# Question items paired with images
+ + + + + + +

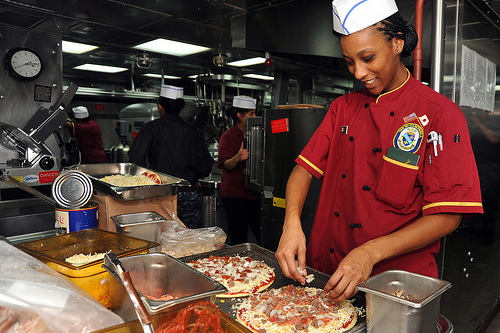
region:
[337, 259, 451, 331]
a silver container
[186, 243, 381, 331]
two pizzas on a silver tray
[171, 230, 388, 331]
a silver tray with two pizzas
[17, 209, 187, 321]
a yellow container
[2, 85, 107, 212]
a silver deli slicer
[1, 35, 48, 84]
a white and black clock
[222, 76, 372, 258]
a silver oven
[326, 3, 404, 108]
a woman smiling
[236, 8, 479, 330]
a woman making a pizza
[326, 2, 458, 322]
a woman wearing a red shirt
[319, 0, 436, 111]
The woman is smiling.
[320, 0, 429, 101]
The woman is wearing a hat.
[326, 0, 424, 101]
The woman's hate is paper.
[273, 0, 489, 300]
The woman is wearing a red shirt.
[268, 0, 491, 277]
The woman's shirt is trimmed in yellow.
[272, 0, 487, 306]
The woman's shirt has a chest pocket.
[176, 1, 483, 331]
The woman is preparing pizza.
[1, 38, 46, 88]
The clock is round.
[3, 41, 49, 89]
The clock case is black.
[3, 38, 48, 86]
The clock face is white.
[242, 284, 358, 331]
An uncooked pizza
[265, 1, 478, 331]
A lady making a pizza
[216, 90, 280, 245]
A person with her hand on the oven door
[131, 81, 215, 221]
The person is wearing a white hat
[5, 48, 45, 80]
A wall clock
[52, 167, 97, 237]
An open can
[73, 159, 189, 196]
A metal baking pan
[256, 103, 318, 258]
An industrial pizza oven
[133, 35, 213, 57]
Ceiling light fixture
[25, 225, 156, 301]
A container of mozzarella cheese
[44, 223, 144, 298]
Gold bin of shredded pizza cheese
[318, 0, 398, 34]
White chef's hat with blue stripe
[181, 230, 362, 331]
Two made from scratch pizzas on cookie sheet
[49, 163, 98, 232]
Metal can with lid opened and still attached and raised up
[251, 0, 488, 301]
Smiling woman preparing pizzas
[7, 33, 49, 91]
Wall clock hanging on wall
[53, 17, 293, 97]
Flourescent lights in ceiling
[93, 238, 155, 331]
Pair of metal tongs overlapping metal bin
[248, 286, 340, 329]
Sausage and pepperoni on pizza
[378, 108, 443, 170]
Fancy patches on chef coat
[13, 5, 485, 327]
cookers in a kitchen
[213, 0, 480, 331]
woman making pizza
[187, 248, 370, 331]
two uncooked pizza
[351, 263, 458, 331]
a silver bowl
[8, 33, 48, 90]
a clock on a wall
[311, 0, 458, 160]
woman wears a white cap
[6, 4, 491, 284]
people in kitchen wears red uniform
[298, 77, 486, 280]
red uniform with yellow stripes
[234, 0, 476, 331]
woman putting cheese on pizza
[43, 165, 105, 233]
an open blue can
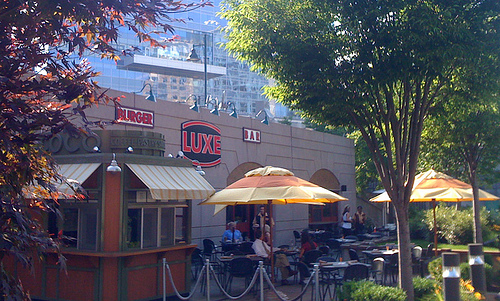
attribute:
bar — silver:
[156, 253, 174, 299]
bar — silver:
[199, 253, 219, 299]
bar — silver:
[255, 254, 272, 298]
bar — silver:
[309, 257, 327, 298]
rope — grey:
[163, 258, 207, 298]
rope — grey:
[208, 260, 260, 299]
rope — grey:
[262, 267, 314, 296]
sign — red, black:
[176, 118, 237, 176]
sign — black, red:
[173, 120, 229, 170]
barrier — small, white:
[467, 240, 488, 300]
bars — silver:
[157, 248, 174, 299]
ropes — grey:
[161, 256, 211, 299]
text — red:
[178, 111, 241, 165]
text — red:
[114, 100, 163, 125]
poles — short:
[432, 237, 494, 295]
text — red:
[114, 107, 156, 129]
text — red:
[182, 129, 222, 154]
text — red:
[244, 124, 259, 144]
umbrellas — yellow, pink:
[194, 162, 499, 210]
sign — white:
[113, 105, 155, 127]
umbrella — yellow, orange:
[358, 163, 499, 217]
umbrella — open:
[209, 128, 339, 225]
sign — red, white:
[111, 100, 156, 137]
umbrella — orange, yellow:
[208, 162, 348, 212]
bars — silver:
[256, 260, 267, 300]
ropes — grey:
[259, 260, 311, 300]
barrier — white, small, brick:
[449, 248, 496, 283]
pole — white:
[308, 259, 323, 299]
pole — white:
[253, 257, 268, 299]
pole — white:
[201, 255, 213, 298]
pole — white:
[157, 254, 170, 298]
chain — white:
[163, 264, 315, 297]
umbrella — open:
[203, 165, 347, 202]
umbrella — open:
[371, 166, 499, 201]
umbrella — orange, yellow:
[197, 162, 349, 292]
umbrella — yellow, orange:
[189, 159, 352, 229]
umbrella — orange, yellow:
[369, 164, 498, 254]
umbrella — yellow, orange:
[367, 167, 497, 269]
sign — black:
[181, 117, 223, 171]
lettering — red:
[115, 107, 153, 126]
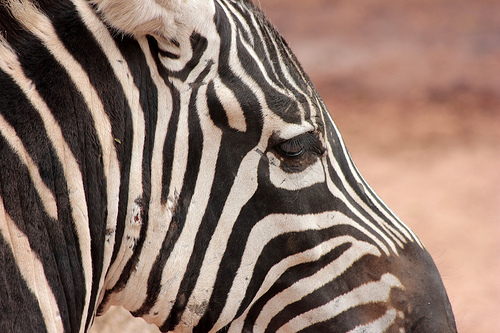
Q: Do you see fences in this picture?
A: No, there are no fences.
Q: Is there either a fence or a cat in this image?
A: No, there are no fences or cats.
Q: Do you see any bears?
A: No, there are no bears.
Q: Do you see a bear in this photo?
A: No, there are no bears.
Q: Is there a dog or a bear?
A: No, there are no bears or dogs.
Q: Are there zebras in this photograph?
A: Yes, there is a zebra.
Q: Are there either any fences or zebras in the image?
A: Yes, there is a zebra.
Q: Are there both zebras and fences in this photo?
A: No, there is a zebra but no fences.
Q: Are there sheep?
A: No, there are no sheep.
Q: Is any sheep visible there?
A: No, there is no sheep.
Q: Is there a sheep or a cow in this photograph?
A: No, there are no sheep or cows.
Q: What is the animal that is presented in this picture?
A: The animal is a zebra.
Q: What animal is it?
A: The animal is a zebra.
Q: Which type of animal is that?
A: This is a zebra.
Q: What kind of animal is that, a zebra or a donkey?
A: This is a zebra.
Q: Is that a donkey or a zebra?
A: That is a zebra.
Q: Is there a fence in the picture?
A: No, there are no fences.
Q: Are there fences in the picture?
A: No, there are no fences.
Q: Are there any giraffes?
A: No, there are no giraffes.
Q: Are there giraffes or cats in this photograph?
A: No, there are no giraffes or cats.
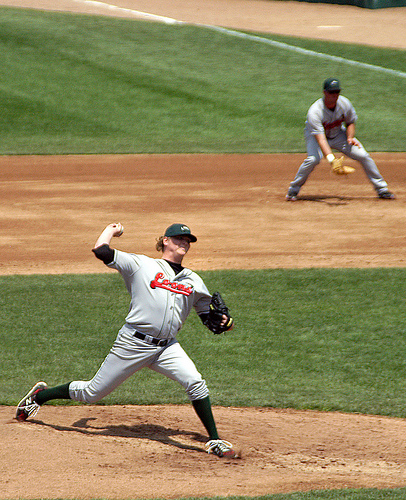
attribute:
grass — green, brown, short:
[2, 42, 296, 153]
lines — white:
[84, 0, 403, 80]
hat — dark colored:
[158, 220, 207, 248]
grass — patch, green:
[274, 323, 373, 377]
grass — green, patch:
[1, 270, 404, 408]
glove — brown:
[316, 154, 368, 180]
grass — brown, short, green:
[248, 275, 381, 406]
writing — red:
[150, 273, 193, 299]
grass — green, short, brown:
[0, 9, 404, 148]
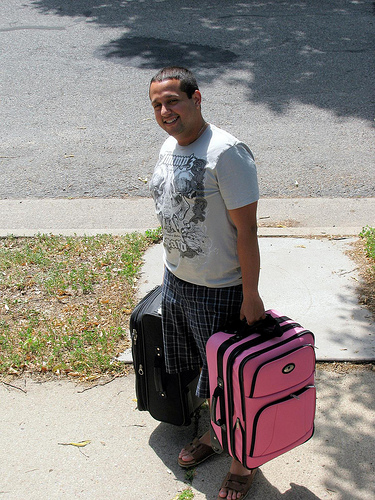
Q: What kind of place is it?
A: It is a sidewalk.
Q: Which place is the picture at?
A: It is at the sidewalk.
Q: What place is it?
A: It is a sidewalk.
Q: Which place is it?
A: It is a sidewalk.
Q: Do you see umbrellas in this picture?
A: No, there are no umbrellas.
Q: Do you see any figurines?
A: No, there are no figurines.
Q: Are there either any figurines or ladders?
A: No, there are no figurines or ladders.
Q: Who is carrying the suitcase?
A: The guy is carrying the suitcase.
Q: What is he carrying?
A: The guy is carrying a suitcase.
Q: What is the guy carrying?
A: The guy is carrying a suitcase.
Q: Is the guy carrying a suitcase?
A: Yes, the guy is carrying a suitcase.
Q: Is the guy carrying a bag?
A: No, the guy is carrying a suitcase.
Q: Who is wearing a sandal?
A: The guy is wearing a sandal.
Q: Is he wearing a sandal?
A: Yes, the guy is wearing a sandal.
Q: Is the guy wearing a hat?
A: No, the guy is wearing a sandal.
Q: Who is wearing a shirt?
A: The guy is wearing a shirt.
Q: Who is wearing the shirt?
A: The guy is wearing a shirt.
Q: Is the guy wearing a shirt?
A: Yes, the guy is wearing a shirt.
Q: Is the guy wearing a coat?
A: No, the guy is wearing a shirt.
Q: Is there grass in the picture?
A: Yes, there is grass.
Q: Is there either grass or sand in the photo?
A: Yes, there is grass.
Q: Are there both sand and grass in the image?
A: No, there is grass but no sand.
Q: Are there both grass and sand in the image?
A: No, there is grass but no sand.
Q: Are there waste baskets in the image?
A: No, there are no waste baskets.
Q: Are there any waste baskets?
A: No, there are no waste baskets.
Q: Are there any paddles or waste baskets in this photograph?
A: No, there are no waste baskets or paddles.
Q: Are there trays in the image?
A: No, there are no trays.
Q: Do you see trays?
A: No, there are no trays.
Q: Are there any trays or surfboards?
A: No, there are no trays or surfboards.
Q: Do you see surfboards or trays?
A: No, there are no trays or surfboards.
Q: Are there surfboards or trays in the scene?
A: No, there are no trays or surfboards.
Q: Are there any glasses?
A: No, there are no glasses.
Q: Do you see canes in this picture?
A: No, there are no canes.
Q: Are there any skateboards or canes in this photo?
A: No, there are no canes or skateboards.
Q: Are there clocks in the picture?
A: No, there are no clocks.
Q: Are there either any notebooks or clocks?
A: No, there are no clocks or notebooks.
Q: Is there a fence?
A: No, there are no fences.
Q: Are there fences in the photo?
A: No, there are no fences.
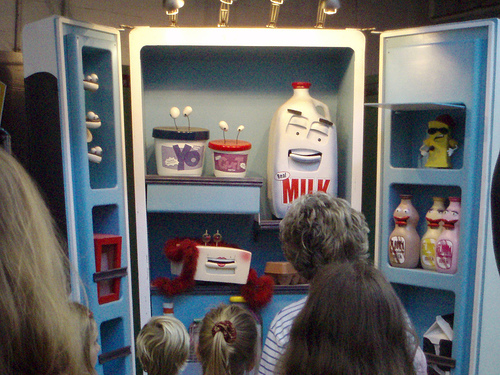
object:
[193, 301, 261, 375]
girl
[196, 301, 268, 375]
hair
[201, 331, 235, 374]
ponytail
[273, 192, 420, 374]
girl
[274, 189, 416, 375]
hair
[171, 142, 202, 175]
word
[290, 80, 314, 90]
top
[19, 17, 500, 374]
refrigerator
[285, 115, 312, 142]
eye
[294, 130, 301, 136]
pupil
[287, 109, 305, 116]
eyebrow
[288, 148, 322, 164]
mouth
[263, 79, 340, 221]
milk carton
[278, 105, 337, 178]
face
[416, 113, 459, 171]
mustard bottle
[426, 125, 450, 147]
face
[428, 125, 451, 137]
sunglasses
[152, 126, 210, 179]
yogurt container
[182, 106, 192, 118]
eye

+ + + + + + +

Please lay out the lines of the records above as a JSON list of strings, one string per line with blank lines left out, starting with the line that contains "[311, 0, 458, 160]" and going on through the line that contains "[467, 240, 488, 300]", both included. Leave the pictures out of the answer.

# Written solution
[
  "[311, 0, 458, 160]",
  "woman wears a white cap",
  "[6, 4, 491, 284]",
  "people in kitchen wears red uniform",
  "[298, 77, 486, 280]",
  "red uniform with yellow stripes",
  "[234, 0, 476, 331]",
  "woman putting cheese on pizza",
  "[43, 165, 105, 233]",
  "an open blue can",
  "attribute:",
  "bar — silver:",
  "[156, 253, 174, 299]",
  "bar — silver:",
  "[199, 253, 219, 299]",
  "bar — silver:",
  "[255, 254, 272, 298]",
  "bar — silver:",
  "[309, 257, 327, 298]",
  "rope — grey:",
  "[163, 258, 207, 298]",
  "rope — grey:",
  "[208, 260, 260, 299]",
  "rope — grey:",
  "[262, 267, 314, 296]",
  "sign — red, black:",
  "[176, 118, 237, 176]",
  "sign — black, red:",
  "[173, 120, 229, 170]",
  "barrier — small, white:",
  "[467, 240, 488, 300]"
]